Is SoftBank, the Japanese financial institution headed by Masayoshi Son, fueling a stock market bubble with its new strategy of speculating heavily in derivatives markets in technology shares?

There has been a lot of debate recently over the role that Son and his traders are playing in global equities markets, after it emerged that they had pumped billions of dollars into aggressive positions in fast-growth, high-value US tech stocks.

Wall Street traders nicknamed Son the “Nasdaq whale” as they learned that he was the big presence unseen beneath the surface of the tech market, sending waves out in all directions.

Some accused him of helping to overinflate share values to unsustainable levels, and cited last week’s big selloff in New York — led by declines in the market stars such as Apple and Amazon — as evidence that he had blown them up to such a level that some form of correction was inevitable.

Others took the view that even an investor as big as SoftBank could not have that much influence on global markets, and that the real reason for the tech-led bubble was elsewhere — primarily in the incredible largesse of governments and central banks in their response to pandemic recessions.

Nor is it clear that SoftBank made quite such a killing with its new strategy. According to reports, it made $4 billion in market profits from its speculative investments, but lost $9 billion in the value of its own shares as investors signaled their displeasure with its latest departure from the principles of long-term visionary investment.

SoftBank and Son will survive the controversy, as they have every recent blip in their record. But the “whale” episode leaves genuine questions about the resilience of global (mainly US) equity markets, and the potential for sophisticated investment instruments like options and derivatives to prick the bubble of rising equity prices.

A buy option gives the buyer the right to buy shares at a given price sometime in the future, and is profitable if you think the shares will rise in value (there are sell options too, which work in reverse).
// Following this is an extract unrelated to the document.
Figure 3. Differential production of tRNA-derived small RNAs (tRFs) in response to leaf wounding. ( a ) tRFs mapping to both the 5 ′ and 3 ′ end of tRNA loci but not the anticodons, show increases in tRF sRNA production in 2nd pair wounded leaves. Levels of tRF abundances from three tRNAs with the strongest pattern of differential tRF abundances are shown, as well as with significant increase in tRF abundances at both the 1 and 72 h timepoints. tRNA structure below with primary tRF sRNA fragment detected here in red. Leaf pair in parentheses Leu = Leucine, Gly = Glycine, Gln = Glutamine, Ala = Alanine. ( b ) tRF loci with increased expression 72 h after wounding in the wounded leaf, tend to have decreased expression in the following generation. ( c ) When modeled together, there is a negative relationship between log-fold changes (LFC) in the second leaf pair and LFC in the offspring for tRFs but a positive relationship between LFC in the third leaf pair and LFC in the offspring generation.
As an aside, it is worth noting that investors in the Saudi stock market Tadawul will soon be able to practice such sophisticated trades at home, when the market introduces derivatives trading later this year. It has promised the most stringent of risk-management safeguards.

SoftBank made its money because US stock markets have been a one-way bet since March, when the authorities plunged hundreds of billions of dollars into them to prevent a total market collapse after a 30 percent crash as the bad economic news dawned about the pandemic.
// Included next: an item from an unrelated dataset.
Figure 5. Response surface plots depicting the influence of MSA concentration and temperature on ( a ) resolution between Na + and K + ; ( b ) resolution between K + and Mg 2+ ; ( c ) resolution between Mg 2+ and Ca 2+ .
That support strategy has succeeded beyond policymakers’ expectations. The S&P 500 index climbed back to an all-time high at the beginning of this month.

Even the big falls of last week leave it above pre-pandemic levels, an achievement much celebrated by the White House as it looks for positive news to take into the November election.
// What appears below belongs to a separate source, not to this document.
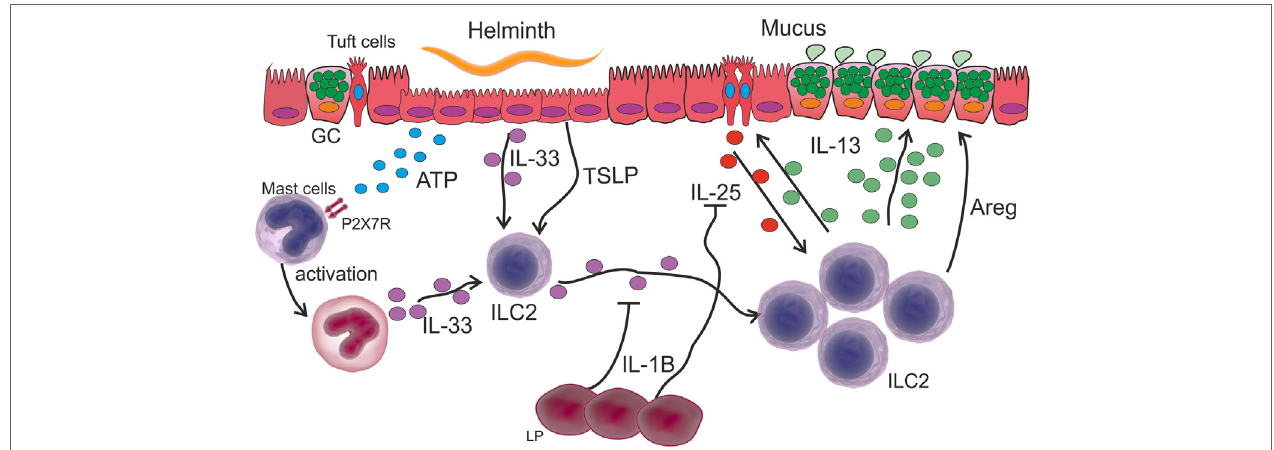
FiGURe 3 | Innate immune response in intestinal helminth infection. Tissue damage caused by intestinal helminths induces an ATP increase that is recognized by P2X7R on the surface of mast cells, which in turn are activated secreting IL-33. This cytokine together with other alarmins such as stromal lymphopoietin (TSLP) activate ILC2 and induce their proliferation. Activated ILC2 cells secrete IL-13 thereby increasing mucus secretion in goblet cells (GC). The activation of ILC2s induces the hyperplasia of tuft cells and the release of IL-25, which together with IL-33 promotes the secretion of IL-13 by ILC2 cells. IL-1 β produced by lamina propria (LP) cells inhibits IL-25 and IL-33, thereby controlling the expansion of the Th2-type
But the bout of selling before US markets headed off to Labor Day holidays sent a little shiver of fear down the spines of some analysts. Tech stocks were already very expensive by historical standards, and some skeptics have been calling it a bubble for weeks, if not months.

Also alarming was the trend among small retail investors to get involved in the options spree. As a shrewd investor said before the Great Crash of 1929, “when your shoeshine boy starts giving you stock tips, it’s time to get out of the market.”

It does look as though a speculative mania is developing in global, but especially US, stock markets, driven by what some are calling the FOMO principle — fear of missing out.

So do last week’s “corrections” inject a healthy bit of realism into these markets, or are they a harbinger of further falls?

If you really know the answer to that question, you should already be a multibillionaire investor, or at least advising the Donald Trump re-election team.